**REQUIREMENT:** Wherever a picture sits, omit it. Output the rest of the listing exactly.

**MATERIAL TO PROCESS:**
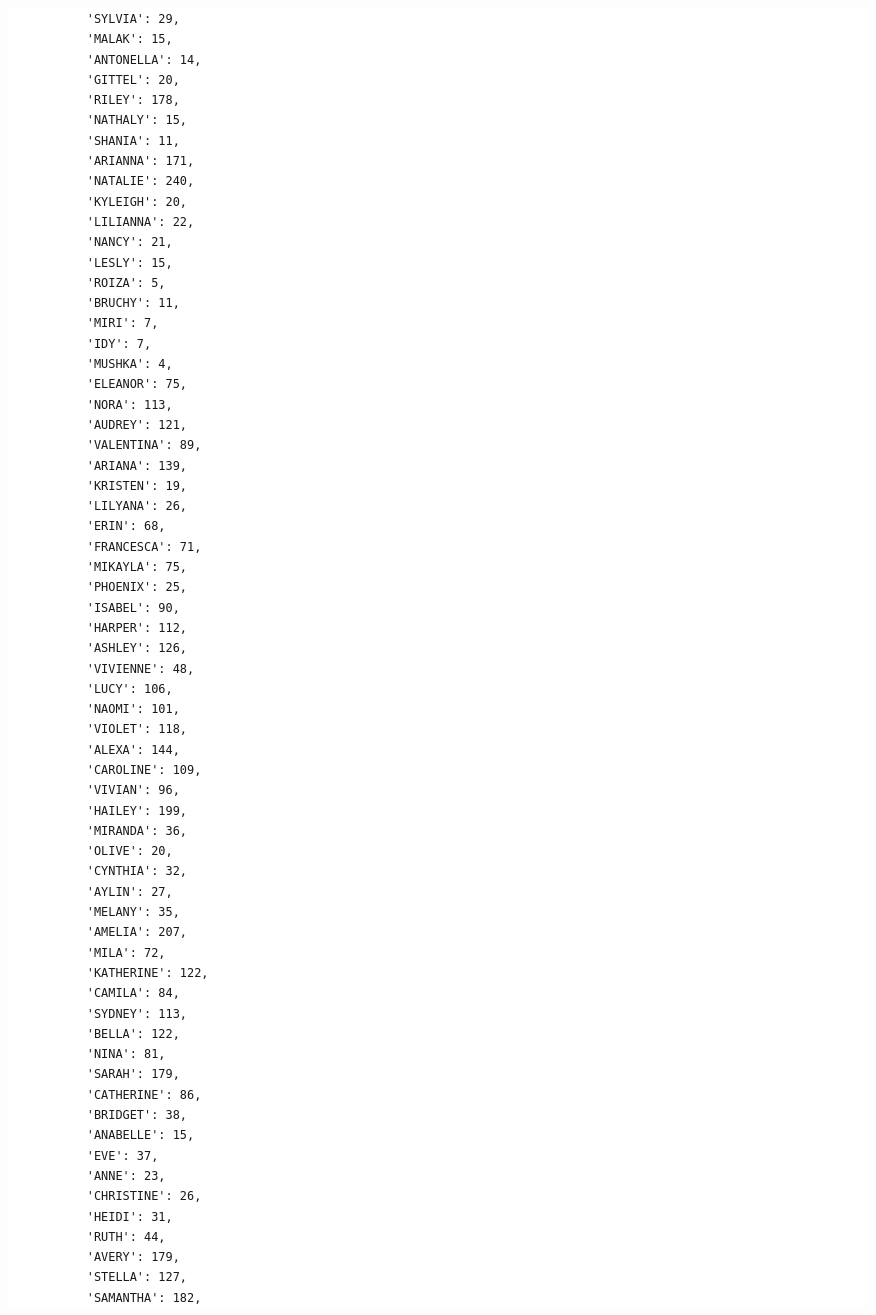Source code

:                'SYLVIA': 29,
               'MALAK': 15,
               'ANTONELLA': 14,
               'GITTEL': 20,
               'RILEY': 178,
               'NATHALY': 15,
               'SHANIA': 11,
               'ARIANNA': 171,
               'NATALIE': 240,
               'KYLEIGH': 20,
               'LILIANNA': 22,
               'NANCY': 21,
               'LESLY': 15,
               'ROIZA': 5,
               'BRUCHY': 11,
               'MIRI': 7,
               'IDY': 7,
               'MUSHKA': 4,
               'ELEANOR': 75,
               'NORA': 113,
               'AUDREY': 121,
               'VALENTINA': 89,
               'ARIANA': 139,
               'KRISTEN': 19,
               'LILYANA': 26,
               'ERIN': 68,
               'FRANCESCA': 71,
               'MIKAYLA': 75,
               'PHOENIX': 25,
               'ISABEL': 90,
               'HARPER': 112,
               'ASHLEY': 126,
               'VIVIENNE': 48,
               'LUCY': 106,
               'NAOMI': 101,
               'VIOLET': 118,
               'ALEXA': 144,
               'CAROLINE': 109,
               'VIVIAN': 96,
               'HAILEY': 199,
               'MIRANDA': 36,
               'OLIVE': 20,
               'CYNTHIA': 32,
               'AYLIN': 27,
               'MELANY': 35,
               'AMELIA': 207,
               'MILA': 72,
               'KATHERINE': 122,
               'CAMILA': 84,
               'SYDNEY': 113,
               'BELLA': 122,
               'NINA': 81,
               'SARAH': 179,
               'CATHERINE': 86,
               'BRIDGET': 38,
               'ANABELLE': 15,
               'EVE': 37,
               'ANNE': 23,
               'CHRISTINE': 26,
               'HEIDI': 31,
               'RUTH': 44,
               'AVERY': 179,
               'STELLA': 127,
               'SAMANTHA': 182,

**SOLUTION FOR THIS PROBLEM:**
Source code

:                'SYLVIA': 29,
               'MALAK': 15,
               'ANTONELLA': 14,
               'GITTEL': 20,
               'RILEY': 178,
               'NATHALY': 15,
               'SHANIA': 11,
               'ARIANNA': 171,
               'NATALIE': 240,
               'KYLEIGH': 20,
               'LILIANNA': 22,
               'NANCY': 21,
               'LESLY': 15,
               'ROIZA': 5,
               'BRUCHY': 11,
               'MIRI': 7,
               'IDY': 7,
               'MUSHKA': 4,
               'ELEANOR': 75,
               'NORA': 113,
               'AUDREY': 121,
               'VALENTINA': 89,
               'ARIANA': 139,
               'KRISTEN': 19,
               'LILYANA': 26,
               'ERIN': 68,
               'FRANCESCA': 71,
               'MIKAYLA': 75,
               'PHOENIX': 25,
               'ISABEL': 90,
               'HARPER': 112,
               'ASHLEY': 126,
               'VIVIENNE': 48,
               'LUCY': 106,
               'NAOMI': 101,
               'VIOLET': 118,
               'ALEXA': 144,
               'CAROLINE': 109,
               'VIVIAN': 96,
               'HAILEY': 199,
               'MIRANDA': 36,
               'OLIVE': 20,
               'CYNTHIA': 32,
               'AYLIN': 27,
               'MELANY': 35,
               'AMELIA': 207,
               'MILA': 72,
               'KATHERINE': 122,
               'CAMILA': 84,
               'SYDNEY': 113,
               'BELLA': 122,
               'NINA': 81,
               'SARAH': 179,
               'CATHERINE': 86,
               'BRIDGET': 38,
               'ANABELLE': 15,
               'EVE': 37,
               'ANNE': 23,
               'CHRISTINE': 26,
               'HEIDI': 31,
               'RUTH': 44,
               'AVERY': 179,
               'STELLA': 127,
               'SAMANTHA': 182,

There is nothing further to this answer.